Selected text –
┄┄┄┄┄┄┄┄┄┄

There’s very little background to this story to explain what it was actually about. Any ideas?
Six men have been jailed for their role in the illegal laundering of up to £45m.
The road haulage operators from Staffordshire used their company, Genesis 2014 (UK) Ltd, to collect huge sums of cash from across England and transport it to London.
It was then transferred onwards and legitimised, prosecutors said.
The men were convicted of conspiracy to launder cash and sentenced at Stoke Crown Court.
An investigation by the Regional Organised Crime Unit for the West Midlands found the total amount of cash at issue was between £30m and £45m depending on the size of the loads for each journey.
The firm’s boss Marcus Justin Hughes, 52, used an encrypted network phone, known as Encrochat, to communicate with a convicted fraudster in Dubai, the court heard.
Hughes, of Millers View in Cheadle, was sentenced to 14 years in jail for two counts of conspiracy to launder cash.
His business associate Simon Davies, 52, of Cheddleton Park Avenue, Leek, was jailed for eight years for one count of the same offence.
The company’s transport planners Leon Woolley, 44, of Broadway, Meir, and Liam Bailey, 23, of no fixed address, were sentenced to five years and six months and three years six months in prison respectively.
Nicholas Fern, 51, of Cornwall Drive, Stafford and Damion Morgan, 25, of Lansbury Grove, Meir, worked at the firm as drivers.
They were each sentenced to five and a half years in jail.

┄┄┄┄┄┄┄┄┄┄

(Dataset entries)
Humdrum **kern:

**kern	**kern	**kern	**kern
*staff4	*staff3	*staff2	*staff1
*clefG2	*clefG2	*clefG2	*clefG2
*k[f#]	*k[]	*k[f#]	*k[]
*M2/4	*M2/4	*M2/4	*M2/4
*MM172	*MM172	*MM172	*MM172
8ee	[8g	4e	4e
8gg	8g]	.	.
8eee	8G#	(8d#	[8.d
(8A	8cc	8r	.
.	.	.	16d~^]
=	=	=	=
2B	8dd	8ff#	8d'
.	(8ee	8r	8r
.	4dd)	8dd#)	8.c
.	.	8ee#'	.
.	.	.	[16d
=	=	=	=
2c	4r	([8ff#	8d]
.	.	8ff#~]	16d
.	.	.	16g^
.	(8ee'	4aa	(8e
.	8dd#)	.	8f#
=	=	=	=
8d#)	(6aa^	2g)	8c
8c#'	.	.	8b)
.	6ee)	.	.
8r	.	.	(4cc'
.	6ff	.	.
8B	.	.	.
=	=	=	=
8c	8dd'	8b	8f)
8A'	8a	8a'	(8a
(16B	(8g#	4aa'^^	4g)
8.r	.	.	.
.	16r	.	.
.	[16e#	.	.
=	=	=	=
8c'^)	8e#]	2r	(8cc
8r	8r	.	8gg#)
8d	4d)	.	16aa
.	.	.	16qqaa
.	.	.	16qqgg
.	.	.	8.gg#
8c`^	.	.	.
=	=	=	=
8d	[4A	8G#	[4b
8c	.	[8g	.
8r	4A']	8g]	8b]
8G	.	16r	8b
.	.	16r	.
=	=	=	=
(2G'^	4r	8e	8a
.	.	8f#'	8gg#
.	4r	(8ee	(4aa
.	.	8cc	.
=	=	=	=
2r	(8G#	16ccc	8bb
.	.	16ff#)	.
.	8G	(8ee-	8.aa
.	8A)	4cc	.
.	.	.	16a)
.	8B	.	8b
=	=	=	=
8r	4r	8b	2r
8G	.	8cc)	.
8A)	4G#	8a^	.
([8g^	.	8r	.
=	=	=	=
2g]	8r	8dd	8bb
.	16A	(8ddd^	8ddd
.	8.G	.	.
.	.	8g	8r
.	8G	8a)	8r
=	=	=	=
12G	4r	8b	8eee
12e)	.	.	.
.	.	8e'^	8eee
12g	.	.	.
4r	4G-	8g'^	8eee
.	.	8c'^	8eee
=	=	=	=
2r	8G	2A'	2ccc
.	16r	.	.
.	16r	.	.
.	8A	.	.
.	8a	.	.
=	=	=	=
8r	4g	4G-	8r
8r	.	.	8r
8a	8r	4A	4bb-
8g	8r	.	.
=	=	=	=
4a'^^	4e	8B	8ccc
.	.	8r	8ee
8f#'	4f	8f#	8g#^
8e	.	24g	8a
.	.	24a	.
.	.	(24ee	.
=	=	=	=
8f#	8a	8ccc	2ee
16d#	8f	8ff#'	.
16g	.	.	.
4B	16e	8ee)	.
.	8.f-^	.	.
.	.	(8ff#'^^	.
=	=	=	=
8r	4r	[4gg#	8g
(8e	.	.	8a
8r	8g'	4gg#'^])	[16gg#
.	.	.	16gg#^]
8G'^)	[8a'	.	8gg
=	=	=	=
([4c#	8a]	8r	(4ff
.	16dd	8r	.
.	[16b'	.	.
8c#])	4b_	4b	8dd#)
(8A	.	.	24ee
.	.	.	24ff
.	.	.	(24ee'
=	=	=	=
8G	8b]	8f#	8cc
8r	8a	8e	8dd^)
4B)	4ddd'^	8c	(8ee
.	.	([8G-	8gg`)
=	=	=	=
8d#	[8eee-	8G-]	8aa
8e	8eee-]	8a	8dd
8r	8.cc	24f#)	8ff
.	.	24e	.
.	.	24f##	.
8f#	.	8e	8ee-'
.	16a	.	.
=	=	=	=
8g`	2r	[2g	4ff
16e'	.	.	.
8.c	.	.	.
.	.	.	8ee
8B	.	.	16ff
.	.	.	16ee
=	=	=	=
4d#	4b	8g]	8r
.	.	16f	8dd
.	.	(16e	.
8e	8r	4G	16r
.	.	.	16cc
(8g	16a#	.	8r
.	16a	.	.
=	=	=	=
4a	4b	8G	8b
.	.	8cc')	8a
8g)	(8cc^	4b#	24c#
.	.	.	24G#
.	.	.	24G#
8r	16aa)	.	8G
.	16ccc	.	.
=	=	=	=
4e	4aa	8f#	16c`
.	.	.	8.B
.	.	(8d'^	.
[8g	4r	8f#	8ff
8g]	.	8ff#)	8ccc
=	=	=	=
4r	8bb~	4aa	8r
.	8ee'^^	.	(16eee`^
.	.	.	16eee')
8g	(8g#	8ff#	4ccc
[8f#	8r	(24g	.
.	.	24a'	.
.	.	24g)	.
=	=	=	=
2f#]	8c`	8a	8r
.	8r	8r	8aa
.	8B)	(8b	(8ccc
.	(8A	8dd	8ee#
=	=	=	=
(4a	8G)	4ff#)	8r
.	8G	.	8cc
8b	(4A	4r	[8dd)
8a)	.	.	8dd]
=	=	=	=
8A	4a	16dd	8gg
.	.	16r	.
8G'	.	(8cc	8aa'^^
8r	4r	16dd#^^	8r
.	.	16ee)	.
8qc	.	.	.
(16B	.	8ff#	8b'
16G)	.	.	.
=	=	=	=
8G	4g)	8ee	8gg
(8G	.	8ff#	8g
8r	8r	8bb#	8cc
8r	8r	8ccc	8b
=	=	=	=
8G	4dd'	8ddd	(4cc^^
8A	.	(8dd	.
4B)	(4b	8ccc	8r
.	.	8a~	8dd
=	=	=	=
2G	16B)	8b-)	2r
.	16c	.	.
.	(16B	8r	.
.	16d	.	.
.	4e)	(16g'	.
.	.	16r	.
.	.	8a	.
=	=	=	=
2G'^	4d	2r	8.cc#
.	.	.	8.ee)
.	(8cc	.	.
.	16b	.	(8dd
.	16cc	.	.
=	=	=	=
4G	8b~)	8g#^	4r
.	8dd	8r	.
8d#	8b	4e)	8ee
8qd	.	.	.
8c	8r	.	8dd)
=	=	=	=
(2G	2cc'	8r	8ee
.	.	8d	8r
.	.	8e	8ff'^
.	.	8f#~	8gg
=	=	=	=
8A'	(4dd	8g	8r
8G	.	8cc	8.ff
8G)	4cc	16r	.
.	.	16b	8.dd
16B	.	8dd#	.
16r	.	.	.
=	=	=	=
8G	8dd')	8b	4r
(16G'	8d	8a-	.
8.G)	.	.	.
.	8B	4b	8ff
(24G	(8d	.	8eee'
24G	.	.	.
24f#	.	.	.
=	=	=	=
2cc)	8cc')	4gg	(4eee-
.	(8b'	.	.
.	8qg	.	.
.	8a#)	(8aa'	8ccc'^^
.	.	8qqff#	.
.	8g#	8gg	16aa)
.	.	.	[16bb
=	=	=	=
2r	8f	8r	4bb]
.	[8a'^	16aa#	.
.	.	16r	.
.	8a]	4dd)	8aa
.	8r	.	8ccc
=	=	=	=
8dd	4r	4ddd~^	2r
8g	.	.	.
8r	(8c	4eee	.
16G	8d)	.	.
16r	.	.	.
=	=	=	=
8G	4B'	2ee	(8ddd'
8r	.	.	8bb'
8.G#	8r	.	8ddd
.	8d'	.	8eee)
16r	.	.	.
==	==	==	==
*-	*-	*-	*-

┄┄┄┄┄┄┄┄┄┄

Using the information –
- A) According to the money-laundering report, at which court were the men sentenced?
- B) Set down the money-laundering report word for word from "Hughes, of Millers" to "firm as drivers.".
- C) List the full names of all the men the money-laundering report says were jailed.
None of the items matter for this work.

Responses per task –
- A) Stoke Crown Court.

- B)
Hughes, of Millers View in Cheadle, was sentenced to 14 years in jail for two counts of conspiracy to launder cash.
His business associate Simon Davies, 52, of Cheddleton Park Avenue, Leek, was jailed for eight years for one count of the same offence.
The company’s transport planners Leon Woolley, 44, of Broadway, Meir, and Liam Bailey, 23, of no fixed address, were sentenced to five years and six months and three years six months in prison respectively.
Nicholas Fern, 51, of Cornwall Drive, Stafford and Damion Morgan, 25, of Lansbury Grove, Meir, worked at the firm as drivers.

- C) Marcus Justin Hughes, Simon Davies, Leon Woolley, Liam Bailey, Nicholas Fern, Damion Morgan